Thursday, January 8, 2009

Meditation in a Tool Shed

Lewis has this way of taking anything and making it incredibly profound. This excerpt "Meditation in a Tool Shed" is no exception. Somehow he took an ordinary experience (a beam of light coming through a crack in a tool shed), that most people would take for granted, and blew my mind. And he writes with simplicity in such a matter of fact way that it's near impossible to disagree.

Lewis says that people look at or along things. When people look "along" things it is their emotional response, which everyone experiences differently. When we look "at" things, we take a scientists point of view and try and make logical sense of something that we may or may not have experienced, which is futile because we can't feel exactly what they are feeling.

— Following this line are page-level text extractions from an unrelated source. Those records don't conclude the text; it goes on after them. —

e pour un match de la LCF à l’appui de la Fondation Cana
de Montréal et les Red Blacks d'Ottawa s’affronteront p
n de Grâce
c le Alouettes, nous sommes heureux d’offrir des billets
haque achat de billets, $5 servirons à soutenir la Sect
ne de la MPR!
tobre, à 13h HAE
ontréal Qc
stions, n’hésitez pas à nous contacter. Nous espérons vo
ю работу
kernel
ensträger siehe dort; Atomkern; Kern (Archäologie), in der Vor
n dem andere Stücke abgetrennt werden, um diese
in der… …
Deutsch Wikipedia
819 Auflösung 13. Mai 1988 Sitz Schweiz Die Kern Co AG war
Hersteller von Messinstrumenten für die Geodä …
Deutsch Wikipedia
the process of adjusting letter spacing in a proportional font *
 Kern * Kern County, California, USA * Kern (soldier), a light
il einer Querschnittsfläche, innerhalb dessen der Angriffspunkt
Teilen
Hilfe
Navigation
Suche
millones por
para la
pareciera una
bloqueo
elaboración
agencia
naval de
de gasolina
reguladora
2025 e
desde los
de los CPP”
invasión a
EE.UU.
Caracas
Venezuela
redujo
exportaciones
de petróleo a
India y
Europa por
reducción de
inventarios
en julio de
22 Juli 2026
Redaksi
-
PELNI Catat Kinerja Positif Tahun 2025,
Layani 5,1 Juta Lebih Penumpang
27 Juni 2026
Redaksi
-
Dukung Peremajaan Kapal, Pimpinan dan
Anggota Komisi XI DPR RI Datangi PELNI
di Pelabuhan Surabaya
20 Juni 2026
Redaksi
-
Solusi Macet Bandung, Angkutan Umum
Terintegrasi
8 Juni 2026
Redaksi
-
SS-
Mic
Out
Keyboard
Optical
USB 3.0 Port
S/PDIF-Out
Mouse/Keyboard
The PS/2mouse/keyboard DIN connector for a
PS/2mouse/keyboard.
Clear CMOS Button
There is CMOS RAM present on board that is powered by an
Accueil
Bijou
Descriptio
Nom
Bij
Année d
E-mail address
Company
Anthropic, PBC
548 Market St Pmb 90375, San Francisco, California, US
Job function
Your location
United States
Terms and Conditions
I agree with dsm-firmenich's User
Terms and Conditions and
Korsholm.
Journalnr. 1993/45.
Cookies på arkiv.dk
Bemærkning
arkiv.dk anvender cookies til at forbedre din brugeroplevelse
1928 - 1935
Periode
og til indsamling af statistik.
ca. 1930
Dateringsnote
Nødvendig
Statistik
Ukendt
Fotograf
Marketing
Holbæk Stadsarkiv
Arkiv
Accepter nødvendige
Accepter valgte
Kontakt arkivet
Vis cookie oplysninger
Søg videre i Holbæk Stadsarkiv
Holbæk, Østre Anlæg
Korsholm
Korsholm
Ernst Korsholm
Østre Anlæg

And then Lewis totally flips the idea on it's head saying that the person who is looking "at" is actually looking "along" another experience because in order to look "at" you have to use your senses, which another person looking "at" your angle, would explain it away as looking "along".
So in order to be rid of this judgmental approach to things you must look "at" and "along" them.

But what stunned me most when I was done with this reading was how incredible of a thinker Lewis is. He examined a beam of light that he encountered, probably taking the mower out of the shed, and spun an extremely profound four page essay out of it.

Overall I really enjoyed this reading, and look forward to the ones that will follow.